When you receive a volatile update through a subscription, the snapshot includes extra metadata:
db.ref('cursors/bob').on('value', (snapshot) => {
  if (snapshot.isVolatile()) {
    const serverTime = snapshot.getServerTimestamp();
    const position = snapshot.val();

    // Use server timestamp for interpolation
    interpolateCursor(position, serverTime);
  }
});
  • snapshot.isVolatile() — Returns true if this update arrived via volatile delivery.
  • snapshot.getServerTimestamp() — The server timestamp when the volatile value was broadcast. Use this for interpolation or lag compensation in games.

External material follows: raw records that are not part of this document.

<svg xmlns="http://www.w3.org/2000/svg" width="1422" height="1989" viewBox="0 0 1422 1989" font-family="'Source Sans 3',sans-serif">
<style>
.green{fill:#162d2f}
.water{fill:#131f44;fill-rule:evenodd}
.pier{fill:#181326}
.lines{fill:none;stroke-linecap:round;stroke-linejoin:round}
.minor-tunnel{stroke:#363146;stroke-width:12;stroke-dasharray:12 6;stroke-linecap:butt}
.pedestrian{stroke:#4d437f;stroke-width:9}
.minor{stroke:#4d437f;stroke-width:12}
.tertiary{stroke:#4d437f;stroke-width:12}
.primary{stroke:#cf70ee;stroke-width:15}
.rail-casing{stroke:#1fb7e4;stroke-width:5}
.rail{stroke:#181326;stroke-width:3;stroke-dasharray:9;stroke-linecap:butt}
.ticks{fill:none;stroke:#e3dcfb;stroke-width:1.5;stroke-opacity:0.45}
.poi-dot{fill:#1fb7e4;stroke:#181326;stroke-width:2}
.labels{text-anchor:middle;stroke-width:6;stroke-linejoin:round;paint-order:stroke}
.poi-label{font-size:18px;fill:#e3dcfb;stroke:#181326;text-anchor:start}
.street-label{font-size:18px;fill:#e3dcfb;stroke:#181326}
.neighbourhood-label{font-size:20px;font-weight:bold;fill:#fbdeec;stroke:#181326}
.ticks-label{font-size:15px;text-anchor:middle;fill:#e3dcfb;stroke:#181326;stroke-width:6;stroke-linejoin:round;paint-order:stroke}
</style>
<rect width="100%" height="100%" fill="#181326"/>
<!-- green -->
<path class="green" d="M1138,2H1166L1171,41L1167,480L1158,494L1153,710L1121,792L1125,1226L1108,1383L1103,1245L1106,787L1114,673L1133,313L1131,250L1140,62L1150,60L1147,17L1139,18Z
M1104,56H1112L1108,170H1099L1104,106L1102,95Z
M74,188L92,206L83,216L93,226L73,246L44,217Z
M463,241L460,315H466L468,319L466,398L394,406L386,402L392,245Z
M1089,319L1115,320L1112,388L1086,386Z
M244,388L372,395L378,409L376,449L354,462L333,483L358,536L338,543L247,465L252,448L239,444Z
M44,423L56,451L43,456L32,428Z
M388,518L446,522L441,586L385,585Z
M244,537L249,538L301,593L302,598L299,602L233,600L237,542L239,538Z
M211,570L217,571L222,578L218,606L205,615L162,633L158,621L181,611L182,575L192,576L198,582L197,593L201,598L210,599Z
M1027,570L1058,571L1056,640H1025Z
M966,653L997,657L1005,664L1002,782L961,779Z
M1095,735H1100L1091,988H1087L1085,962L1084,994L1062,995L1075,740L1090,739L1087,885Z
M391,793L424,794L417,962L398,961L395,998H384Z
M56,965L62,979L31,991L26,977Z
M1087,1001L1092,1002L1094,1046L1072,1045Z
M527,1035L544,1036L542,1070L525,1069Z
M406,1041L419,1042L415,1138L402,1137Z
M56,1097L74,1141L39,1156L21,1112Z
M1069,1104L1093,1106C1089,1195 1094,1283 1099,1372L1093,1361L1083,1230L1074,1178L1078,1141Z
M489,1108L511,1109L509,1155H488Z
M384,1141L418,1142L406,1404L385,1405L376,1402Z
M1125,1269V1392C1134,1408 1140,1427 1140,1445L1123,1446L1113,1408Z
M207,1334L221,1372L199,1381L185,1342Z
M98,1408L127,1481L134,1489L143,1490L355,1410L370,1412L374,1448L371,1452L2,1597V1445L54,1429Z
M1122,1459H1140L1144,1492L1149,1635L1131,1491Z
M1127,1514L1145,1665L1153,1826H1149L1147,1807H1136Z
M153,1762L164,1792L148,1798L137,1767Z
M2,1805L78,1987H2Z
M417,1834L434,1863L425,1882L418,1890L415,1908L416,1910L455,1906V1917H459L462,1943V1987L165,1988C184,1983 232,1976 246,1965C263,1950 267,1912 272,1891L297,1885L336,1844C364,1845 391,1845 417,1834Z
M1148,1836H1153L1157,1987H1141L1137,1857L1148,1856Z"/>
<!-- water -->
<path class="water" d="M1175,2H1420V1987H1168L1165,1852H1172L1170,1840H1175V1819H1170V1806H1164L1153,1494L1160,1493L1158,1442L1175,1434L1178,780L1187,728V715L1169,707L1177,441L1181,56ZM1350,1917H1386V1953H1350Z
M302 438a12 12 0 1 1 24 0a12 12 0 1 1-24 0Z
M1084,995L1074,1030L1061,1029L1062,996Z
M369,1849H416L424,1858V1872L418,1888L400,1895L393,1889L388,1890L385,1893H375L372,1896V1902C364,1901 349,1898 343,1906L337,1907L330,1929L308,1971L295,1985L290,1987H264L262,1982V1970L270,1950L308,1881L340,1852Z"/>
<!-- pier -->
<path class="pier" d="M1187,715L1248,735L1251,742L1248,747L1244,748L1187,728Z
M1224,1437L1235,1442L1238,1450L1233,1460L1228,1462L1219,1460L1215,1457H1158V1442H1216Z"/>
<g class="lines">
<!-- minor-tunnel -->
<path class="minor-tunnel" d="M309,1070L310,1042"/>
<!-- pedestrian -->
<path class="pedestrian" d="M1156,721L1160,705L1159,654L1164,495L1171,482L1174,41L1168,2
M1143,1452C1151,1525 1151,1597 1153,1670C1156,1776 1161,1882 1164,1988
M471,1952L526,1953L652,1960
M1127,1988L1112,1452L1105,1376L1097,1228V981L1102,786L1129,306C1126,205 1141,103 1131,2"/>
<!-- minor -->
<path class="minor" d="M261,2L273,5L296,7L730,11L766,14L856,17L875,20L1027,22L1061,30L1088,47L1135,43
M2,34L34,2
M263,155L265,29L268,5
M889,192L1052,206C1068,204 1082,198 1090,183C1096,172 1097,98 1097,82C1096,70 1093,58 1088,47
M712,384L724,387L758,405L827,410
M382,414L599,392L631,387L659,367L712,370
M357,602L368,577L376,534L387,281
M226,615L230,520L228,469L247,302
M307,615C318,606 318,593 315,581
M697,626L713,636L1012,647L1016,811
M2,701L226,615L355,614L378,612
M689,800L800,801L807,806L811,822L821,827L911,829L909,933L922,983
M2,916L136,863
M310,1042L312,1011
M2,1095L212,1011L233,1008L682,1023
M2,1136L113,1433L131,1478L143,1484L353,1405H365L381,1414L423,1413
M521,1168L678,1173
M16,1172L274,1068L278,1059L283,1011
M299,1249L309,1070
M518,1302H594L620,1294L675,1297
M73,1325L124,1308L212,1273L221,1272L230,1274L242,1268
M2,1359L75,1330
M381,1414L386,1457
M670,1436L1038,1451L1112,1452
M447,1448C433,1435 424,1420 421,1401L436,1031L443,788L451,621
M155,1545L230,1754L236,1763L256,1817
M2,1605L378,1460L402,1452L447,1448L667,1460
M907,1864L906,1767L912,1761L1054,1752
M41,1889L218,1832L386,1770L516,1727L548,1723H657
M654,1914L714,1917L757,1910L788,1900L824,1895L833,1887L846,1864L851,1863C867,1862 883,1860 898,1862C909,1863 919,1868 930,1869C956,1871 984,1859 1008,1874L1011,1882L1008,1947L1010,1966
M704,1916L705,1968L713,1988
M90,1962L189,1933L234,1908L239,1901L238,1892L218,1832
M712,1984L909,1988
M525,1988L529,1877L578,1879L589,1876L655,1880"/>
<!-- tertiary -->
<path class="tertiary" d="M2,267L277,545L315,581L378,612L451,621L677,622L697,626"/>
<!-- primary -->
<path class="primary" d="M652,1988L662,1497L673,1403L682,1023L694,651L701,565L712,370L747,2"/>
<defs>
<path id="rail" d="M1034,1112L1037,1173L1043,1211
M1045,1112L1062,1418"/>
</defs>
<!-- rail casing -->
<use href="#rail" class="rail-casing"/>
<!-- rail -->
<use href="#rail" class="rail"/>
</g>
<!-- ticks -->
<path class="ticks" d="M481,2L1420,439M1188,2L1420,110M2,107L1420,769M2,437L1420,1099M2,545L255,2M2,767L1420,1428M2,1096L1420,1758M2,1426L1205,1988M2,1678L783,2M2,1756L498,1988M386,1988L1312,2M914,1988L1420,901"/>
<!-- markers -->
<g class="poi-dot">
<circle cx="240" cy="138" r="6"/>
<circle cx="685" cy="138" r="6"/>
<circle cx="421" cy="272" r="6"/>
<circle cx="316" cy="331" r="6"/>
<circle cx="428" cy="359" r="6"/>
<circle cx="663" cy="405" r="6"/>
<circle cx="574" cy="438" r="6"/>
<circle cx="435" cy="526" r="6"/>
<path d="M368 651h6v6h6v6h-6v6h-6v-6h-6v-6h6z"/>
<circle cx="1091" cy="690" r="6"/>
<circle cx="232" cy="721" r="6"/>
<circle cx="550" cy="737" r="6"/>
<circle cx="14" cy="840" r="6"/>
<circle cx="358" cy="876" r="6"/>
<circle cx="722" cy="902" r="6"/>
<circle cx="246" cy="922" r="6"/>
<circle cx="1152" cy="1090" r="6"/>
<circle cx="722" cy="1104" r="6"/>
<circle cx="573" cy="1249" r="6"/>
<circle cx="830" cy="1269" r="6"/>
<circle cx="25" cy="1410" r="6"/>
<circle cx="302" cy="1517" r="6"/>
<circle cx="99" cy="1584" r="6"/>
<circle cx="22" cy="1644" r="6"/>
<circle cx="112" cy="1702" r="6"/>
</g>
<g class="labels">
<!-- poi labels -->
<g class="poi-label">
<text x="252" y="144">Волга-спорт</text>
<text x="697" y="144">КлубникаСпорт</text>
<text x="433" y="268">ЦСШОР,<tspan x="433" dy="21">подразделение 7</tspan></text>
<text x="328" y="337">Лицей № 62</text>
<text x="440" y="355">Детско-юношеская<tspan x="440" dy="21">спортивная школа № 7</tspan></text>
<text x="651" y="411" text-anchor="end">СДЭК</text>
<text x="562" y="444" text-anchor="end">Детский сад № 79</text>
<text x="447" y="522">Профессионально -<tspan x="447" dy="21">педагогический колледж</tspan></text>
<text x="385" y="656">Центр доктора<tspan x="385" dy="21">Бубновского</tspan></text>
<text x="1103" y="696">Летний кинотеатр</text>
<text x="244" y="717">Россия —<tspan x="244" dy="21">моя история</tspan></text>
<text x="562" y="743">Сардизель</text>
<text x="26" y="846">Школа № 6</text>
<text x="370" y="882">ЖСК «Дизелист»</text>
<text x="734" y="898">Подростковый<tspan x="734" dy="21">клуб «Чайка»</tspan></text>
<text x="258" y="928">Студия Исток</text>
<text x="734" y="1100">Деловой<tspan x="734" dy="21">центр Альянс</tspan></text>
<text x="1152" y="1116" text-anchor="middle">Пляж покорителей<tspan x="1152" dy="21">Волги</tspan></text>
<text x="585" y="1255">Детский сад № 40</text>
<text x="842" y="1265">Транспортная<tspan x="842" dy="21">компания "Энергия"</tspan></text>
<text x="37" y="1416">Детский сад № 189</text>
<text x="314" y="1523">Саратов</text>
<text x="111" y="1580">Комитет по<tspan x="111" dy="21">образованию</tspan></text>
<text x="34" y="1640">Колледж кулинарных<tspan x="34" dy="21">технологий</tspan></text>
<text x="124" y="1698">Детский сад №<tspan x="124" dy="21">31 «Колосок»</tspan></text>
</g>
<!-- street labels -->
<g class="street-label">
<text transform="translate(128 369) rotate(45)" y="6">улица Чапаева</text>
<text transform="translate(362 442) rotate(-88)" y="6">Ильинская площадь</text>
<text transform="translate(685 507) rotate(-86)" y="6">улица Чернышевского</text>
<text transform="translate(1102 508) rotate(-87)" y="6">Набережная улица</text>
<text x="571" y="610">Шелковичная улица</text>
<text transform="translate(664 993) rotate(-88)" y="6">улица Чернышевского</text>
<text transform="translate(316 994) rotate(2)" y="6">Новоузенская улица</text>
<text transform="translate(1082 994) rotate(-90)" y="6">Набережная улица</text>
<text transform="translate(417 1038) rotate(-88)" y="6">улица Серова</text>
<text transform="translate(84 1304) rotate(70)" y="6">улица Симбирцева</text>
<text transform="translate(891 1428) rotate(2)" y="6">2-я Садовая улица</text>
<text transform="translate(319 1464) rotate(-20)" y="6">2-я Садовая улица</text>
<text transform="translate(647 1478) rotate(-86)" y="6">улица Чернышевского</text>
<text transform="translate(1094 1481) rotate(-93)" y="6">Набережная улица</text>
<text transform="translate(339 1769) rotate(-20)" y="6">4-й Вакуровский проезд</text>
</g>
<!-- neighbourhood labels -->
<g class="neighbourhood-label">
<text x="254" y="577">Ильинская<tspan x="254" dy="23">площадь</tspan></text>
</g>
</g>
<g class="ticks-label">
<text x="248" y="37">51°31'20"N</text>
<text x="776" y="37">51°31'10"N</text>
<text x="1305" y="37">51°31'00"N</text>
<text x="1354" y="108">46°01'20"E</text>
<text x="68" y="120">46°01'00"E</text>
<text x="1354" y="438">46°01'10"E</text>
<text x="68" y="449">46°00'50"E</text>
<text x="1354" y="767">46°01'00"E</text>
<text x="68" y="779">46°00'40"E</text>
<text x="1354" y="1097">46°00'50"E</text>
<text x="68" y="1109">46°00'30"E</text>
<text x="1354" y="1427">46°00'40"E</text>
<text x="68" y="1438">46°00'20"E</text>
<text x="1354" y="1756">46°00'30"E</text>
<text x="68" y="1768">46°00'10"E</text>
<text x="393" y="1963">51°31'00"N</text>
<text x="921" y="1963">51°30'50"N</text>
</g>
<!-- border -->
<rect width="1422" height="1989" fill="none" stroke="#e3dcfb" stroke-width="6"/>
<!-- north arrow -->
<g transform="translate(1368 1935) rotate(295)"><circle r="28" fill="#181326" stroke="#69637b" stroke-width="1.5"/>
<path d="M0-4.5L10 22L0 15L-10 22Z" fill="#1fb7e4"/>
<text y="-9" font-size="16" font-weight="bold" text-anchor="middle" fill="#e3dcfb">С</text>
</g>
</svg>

When to use volatile paths

Volatile paths are the right choice when:
  • The data changes many times per second
  • You only care about the latest value, not every intermediate state
  • Missing an update is acceptable (the next one will arrive shortly)
Good candidates:
  • Cursor and pointer positions
  • Player position and velocity in games
  • Typing indicators
  • Drag-and-drop coordinates
  • Animation state and transforms
  • Camera position in collaborative 3D editors
Bad candidates:
  • Scores and leaderboards (every increment matters)
  • Inventory and currency (can’t afford to miss a change)
  • Chat messages (users expect to see every message)
  • Game actions and events (order and completeness matter)
Volatile data is not persisted to disk — it lives in memory only. If the server restarts, volatile data is gone. This is by design — volatile paths are for ephemeral, high-frequency data where the next update is always right behind the current one.